Source records
-=-=-

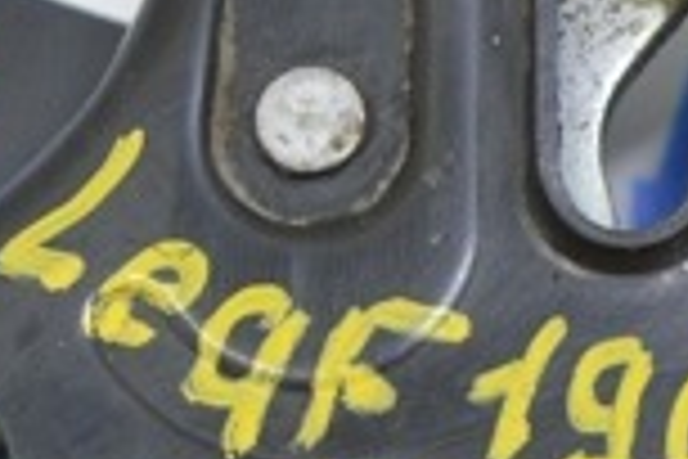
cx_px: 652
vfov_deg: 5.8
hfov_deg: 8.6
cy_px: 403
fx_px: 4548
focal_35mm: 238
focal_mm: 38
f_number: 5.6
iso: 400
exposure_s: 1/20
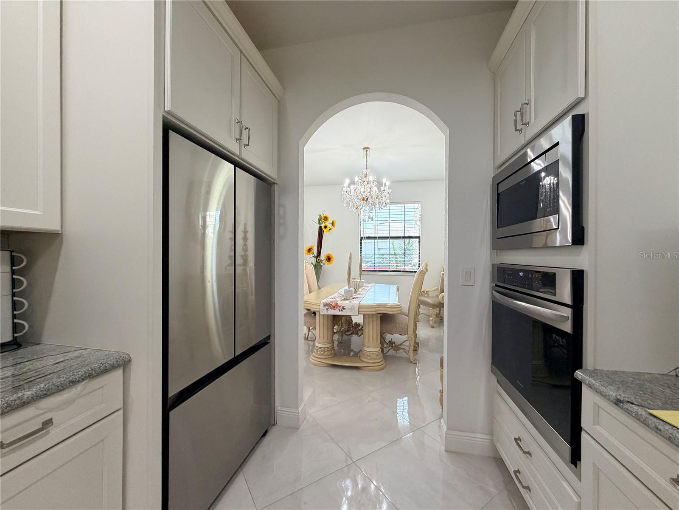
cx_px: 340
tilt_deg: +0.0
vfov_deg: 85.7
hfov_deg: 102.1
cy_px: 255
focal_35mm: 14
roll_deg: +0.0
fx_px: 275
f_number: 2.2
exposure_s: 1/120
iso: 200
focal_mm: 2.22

-=-=-

== Work required ==
Please make an exact copy of the lines from the one holding "tilt_deg: +0.0" through the final line of the records above, nothing more.

== Solution for this problem ==
tilt_deg: +0.0
vfov_deg: 85.7
hfov_deg: 102.1
cy_px: 255
focal_35mm: 14
roll_deg: +0.0
fx_px: 275
f_number: 2.2
exposure_s: 1/120
iso: 200
focal_mm: 2.22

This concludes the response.